In the 2019-2022 parliamentary sessions, Anderson tabled or was closely involved in amendments to Bills which became the United Kingdom Internal Market Act 2020 (removal of the clauses providing for unilateral departure from the Northern Ireland Protocol), the Overseas Operations Act 2021 (removal of presumption against prosecution of offences within the jurisdiction of the International Criminal Court), the Domestic Abuse Act 2021 (creation of a new offence of strangulation or suffocation), the Covert Human Intelligence Sources (Criminal Conduct) Act 2021 (requirement to notify criminal conduct authorisations to Judicial Commissioners; provision of access to criminal injuries compensation), the Counter-Terrorism and Sentencing Act 2021 (criteria for and maximum duration of Terrorism Prevention and Investigation Measures), the Environment Act 2021 (enlarging judicial remedies available to the Office for Environmental Protection), the Judicial Review and Courts Act 2022 (removal of presumption in favour of suspended or prospective-only quashing orders) and the Nationality and Borders Act 2022 (limitations on the power to remove citizenship without notice; introduction of judicial and administrative safeguards). He was a member from 2019-2020 of the EU Justice Sub-Committee of the House of Lords, and from 2020-21 of the EU Security and Justice Sub-Committee. Since February 2021 he has served as co-Chair (with Sir Bob Neill MP) of the All-Party Parliamentary Group on the Rule of Law.

On 5 September 2022, Anderson tabled the Public Service (Integrity and Ethics) Bill, seeking to give effect to recommendations of the Committee on Standards in Public Life. The Bill would place three standards watchdogs on a statutory footing, increase the level of independence in their appointment processes and give the Independent Adviser on Ministers' Interests the power to launch investigations into potential breaches of the Ministerial Code and to report on whether breaches have occurred.

Anderson has spoken and written about topics ranging from genocide to scrutiny of international agreements and the dangers of executive over-reach. He favours greater use of online procedures by the legislature and a more open appointment system to the House of Lords. In 2021 he recorded a podcast for primary age children about the work of the House of Lords, and another for adults on the theme of "stepping outside the law".  His parliamentary speeches and questions are collected here.

§ **Dataset rows**
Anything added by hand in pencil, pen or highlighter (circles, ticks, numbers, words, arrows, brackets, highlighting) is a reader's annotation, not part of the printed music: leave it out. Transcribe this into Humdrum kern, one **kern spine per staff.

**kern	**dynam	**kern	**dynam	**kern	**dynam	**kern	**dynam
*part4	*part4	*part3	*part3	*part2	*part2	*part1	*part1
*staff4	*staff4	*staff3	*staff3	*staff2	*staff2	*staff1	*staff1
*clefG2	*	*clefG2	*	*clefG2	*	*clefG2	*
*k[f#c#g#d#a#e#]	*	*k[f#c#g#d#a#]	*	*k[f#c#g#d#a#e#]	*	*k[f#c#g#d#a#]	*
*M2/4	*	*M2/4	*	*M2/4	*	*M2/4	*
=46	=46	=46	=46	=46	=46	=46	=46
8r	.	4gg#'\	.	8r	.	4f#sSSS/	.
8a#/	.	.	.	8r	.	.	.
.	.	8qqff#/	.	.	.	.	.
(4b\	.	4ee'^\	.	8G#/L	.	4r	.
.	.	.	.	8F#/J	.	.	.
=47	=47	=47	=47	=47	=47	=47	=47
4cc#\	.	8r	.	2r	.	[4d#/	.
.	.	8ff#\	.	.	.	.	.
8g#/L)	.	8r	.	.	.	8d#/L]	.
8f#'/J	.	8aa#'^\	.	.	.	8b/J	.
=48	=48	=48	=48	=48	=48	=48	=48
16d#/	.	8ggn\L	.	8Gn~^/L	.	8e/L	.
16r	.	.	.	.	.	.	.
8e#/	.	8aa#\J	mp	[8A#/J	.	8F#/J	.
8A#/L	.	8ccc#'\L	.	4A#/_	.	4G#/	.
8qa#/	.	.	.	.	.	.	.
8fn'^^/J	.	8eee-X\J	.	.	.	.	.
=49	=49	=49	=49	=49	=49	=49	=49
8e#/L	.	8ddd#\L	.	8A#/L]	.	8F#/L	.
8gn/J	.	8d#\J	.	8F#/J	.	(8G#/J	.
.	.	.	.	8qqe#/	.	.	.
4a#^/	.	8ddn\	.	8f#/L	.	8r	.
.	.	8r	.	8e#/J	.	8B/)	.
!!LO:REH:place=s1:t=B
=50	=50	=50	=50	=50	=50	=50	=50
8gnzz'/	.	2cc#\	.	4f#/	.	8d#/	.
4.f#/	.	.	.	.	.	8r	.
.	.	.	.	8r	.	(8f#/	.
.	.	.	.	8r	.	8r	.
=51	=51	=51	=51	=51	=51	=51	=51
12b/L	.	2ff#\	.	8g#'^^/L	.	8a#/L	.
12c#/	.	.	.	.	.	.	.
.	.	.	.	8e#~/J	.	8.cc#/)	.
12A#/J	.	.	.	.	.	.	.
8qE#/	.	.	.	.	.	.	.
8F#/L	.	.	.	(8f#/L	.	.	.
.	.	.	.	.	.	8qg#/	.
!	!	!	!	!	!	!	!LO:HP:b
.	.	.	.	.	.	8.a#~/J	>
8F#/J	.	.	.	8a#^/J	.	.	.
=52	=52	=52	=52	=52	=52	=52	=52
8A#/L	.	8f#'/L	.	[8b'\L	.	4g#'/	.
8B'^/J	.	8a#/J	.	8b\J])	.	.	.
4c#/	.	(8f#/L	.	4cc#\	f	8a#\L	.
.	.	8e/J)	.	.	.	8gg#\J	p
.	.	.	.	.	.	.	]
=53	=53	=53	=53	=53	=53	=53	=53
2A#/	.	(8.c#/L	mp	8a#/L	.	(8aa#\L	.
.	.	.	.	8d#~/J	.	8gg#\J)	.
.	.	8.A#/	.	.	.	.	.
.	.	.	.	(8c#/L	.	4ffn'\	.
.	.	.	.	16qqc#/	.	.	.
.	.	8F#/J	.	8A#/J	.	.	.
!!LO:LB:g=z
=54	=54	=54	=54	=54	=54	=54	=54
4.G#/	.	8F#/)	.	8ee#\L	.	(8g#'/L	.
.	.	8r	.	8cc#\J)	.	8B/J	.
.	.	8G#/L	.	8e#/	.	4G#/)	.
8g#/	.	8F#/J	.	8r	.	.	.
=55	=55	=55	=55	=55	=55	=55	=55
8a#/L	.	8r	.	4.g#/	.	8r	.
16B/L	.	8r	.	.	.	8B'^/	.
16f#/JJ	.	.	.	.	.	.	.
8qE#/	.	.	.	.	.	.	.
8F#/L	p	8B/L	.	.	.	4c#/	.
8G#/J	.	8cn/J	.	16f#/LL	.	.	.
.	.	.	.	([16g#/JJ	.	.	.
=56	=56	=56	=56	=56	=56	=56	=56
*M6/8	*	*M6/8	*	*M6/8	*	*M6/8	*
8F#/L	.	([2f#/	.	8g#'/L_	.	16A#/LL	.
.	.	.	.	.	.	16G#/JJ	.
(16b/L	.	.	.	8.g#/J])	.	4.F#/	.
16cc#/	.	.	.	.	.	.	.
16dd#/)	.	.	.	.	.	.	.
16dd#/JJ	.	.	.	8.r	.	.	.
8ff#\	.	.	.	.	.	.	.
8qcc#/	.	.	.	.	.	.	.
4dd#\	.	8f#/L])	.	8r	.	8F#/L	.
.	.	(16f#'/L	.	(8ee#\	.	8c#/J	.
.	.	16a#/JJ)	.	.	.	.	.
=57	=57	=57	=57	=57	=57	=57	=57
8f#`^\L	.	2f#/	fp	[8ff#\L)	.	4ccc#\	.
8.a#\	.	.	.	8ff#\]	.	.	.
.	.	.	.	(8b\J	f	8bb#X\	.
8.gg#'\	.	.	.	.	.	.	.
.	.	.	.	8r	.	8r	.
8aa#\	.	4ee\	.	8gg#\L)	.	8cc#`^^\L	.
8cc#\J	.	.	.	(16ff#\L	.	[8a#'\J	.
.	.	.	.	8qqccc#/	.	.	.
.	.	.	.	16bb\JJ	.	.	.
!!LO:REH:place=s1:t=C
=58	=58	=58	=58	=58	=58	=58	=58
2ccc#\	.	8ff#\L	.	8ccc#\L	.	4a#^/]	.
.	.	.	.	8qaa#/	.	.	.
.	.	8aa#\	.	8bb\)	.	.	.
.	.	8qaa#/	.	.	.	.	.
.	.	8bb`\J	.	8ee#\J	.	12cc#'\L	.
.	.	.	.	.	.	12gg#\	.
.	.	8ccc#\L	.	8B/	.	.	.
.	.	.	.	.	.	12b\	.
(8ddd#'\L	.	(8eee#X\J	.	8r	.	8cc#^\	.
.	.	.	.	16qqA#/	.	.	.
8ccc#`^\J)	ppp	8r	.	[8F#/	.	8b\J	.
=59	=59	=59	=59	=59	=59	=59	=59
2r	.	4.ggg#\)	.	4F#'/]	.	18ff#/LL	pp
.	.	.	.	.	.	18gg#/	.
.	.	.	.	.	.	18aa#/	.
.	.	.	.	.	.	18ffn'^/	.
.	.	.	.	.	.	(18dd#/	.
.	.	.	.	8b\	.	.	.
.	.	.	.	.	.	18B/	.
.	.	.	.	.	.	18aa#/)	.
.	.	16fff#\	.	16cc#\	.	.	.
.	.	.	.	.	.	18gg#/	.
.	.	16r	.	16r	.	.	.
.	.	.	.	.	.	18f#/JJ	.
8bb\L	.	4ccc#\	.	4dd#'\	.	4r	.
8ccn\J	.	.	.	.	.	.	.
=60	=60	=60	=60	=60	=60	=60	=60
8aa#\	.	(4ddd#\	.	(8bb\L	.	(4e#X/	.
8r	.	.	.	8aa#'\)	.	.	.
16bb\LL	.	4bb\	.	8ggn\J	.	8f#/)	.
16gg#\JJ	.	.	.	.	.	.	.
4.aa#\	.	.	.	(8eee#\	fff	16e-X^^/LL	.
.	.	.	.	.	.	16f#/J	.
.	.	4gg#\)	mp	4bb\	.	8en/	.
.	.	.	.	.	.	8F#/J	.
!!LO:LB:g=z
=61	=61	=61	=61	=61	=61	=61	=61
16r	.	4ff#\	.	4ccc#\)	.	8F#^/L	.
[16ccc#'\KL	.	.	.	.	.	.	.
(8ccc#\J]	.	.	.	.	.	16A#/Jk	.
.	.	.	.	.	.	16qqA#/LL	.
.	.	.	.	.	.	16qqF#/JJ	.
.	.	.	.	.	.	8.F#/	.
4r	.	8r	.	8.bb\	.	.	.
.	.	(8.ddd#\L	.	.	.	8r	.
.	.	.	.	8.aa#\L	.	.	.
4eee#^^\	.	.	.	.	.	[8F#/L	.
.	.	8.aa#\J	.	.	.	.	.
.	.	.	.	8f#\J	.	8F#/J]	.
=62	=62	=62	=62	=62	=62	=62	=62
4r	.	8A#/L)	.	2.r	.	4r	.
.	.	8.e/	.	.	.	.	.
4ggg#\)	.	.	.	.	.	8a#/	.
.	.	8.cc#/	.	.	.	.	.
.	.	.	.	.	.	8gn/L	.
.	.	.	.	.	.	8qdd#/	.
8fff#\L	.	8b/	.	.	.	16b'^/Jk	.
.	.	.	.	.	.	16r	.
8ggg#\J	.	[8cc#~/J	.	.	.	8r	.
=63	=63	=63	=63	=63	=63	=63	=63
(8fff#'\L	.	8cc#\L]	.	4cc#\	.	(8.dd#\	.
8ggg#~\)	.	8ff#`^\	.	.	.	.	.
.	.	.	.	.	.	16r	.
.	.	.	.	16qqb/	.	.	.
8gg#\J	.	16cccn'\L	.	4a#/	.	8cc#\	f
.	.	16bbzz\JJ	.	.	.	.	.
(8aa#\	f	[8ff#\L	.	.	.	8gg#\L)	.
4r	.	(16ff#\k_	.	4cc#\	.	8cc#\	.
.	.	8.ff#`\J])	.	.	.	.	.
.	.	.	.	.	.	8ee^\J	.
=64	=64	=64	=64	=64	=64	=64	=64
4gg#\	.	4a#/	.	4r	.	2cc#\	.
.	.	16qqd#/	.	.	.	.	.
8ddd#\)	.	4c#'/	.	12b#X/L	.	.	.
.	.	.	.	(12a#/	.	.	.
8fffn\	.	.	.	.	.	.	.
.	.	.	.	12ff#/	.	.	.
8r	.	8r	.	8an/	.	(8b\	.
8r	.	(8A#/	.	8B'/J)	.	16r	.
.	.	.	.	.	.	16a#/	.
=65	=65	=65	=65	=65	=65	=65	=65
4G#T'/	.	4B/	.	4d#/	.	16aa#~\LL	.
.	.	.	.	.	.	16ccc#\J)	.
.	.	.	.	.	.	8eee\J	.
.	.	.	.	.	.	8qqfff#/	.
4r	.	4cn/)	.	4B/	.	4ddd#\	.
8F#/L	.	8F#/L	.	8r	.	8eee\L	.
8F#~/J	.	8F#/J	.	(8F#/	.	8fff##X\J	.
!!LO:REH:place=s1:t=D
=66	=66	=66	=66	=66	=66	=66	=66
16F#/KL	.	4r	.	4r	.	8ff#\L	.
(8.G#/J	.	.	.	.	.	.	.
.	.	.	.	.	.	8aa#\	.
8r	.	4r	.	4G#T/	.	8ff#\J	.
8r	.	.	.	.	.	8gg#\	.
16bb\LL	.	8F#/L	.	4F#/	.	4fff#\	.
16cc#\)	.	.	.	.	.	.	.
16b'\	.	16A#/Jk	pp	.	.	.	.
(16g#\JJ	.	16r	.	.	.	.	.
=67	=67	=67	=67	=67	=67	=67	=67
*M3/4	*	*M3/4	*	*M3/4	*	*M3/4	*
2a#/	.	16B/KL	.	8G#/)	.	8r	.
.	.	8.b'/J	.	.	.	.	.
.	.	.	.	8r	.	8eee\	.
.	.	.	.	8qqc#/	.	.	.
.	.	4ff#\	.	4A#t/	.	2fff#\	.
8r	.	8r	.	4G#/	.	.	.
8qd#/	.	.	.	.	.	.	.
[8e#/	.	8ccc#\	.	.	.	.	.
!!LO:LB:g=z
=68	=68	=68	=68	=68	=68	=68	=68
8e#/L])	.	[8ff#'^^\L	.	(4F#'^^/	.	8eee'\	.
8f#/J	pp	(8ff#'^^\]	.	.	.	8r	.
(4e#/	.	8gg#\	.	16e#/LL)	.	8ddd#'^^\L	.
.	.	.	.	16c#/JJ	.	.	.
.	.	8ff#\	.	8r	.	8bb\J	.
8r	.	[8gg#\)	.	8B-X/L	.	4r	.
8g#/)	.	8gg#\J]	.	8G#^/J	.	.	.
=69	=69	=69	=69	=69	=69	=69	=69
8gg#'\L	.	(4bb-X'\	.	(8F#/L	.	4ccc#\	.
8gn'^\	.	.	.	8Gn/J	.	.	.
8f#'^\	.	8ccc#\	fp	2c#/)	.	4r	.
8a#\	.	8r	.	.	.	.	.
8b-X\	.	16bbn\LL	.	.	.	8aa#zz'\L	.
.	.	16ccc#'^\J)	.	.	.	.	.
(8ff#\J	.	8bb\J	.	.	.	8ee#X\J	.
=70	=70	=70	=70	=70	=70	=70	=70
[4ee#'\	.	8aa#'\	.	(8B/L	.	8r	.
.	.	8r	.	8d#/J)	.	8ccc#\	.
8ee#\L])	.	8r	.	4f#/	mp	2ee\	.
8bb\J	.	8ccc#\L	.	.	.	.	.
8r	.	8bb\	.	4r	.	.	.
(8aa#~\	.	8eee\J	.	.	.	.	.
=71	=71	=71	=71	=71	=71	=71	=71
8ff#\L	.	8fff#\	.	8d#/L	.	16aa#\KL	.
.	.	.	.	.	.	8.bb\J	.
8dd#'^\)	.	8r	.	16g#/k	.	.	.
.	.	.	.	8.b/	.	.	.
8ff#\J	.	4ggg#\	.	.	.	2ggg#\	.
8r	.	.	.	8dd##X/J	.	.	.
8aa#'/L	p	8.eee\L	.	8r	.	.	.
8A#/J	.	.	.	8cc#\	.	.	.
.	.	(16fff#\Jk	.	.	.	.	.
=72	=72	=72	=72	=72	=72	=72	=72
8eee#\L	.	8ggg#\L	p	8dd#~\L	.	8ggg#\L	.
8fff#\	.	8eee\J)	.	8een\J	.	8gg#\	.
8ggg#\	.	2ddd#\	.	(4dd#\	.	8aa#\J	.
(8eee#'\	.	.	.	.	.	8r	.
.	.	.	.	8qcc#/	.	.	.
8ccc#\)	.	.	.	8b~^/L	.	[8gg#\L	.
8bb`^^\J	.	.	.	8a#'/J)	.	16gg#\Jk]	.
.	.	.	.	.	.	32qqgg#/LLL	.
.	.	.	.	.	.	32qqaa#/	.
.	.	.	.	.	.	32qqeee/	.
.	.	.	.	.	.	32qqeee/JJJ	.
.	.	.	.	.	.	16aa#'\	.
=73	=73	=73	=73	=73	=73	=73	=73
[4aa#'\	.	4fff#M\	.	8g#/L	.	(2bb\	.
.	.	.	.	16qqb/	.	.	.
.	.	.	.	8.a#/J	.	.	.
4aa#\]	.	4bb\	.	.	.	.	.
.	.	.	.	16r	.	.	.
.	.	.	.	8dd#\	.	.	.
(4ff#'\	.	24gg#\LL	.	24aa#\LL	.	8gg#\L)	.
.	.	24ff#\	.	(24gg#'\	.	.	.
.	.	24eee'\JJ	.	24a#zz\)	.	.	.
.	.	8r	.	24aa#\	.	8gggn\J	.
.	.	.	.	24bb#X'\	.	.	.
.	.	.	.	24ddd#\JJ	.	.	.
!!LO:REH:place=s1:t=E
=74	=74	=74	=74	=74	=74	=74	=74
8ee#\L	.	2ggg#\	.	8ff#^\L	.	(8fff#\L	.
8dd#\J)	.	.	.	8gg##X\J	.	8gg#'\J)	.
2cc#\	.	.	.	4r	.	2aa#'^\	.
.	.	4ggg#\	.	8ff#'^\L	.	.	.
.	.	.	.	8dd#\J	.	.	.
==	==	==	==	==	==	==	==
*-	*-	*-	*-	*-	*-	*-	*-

§ **Tasks**
A – Rewrite the part of the passage on Anderson's parliamentary work that opens with the words containing "On 5 September" and closes with "breaches have occurred.", replacing "watchdogs" with "regulators".
B – Copy out every line of the rows that contains the string "place", matching case exactly.

§ **Answers to the exercise**
A –
On 5 September 2022, Anderson tabled the Public Service (Integrity and Ethics) Bill, seeking to give effect to recommendations of the Committee on Standards in Public Life. The Bill would place three standards regulators on a statutory footing, increase the level of independence in their appointment processes and give the Independent Adviser on Ministers' Interests the power to launch investigations into potential breaches of the Ministerial Code and to report on whether breaches have occurred.

B –
!!LO:REH:place=s1:t=B
!!LO:REH:place=s1:t=C
!!LO:REH:place=s1:t=D
!!LO:REH:place=s1:t=E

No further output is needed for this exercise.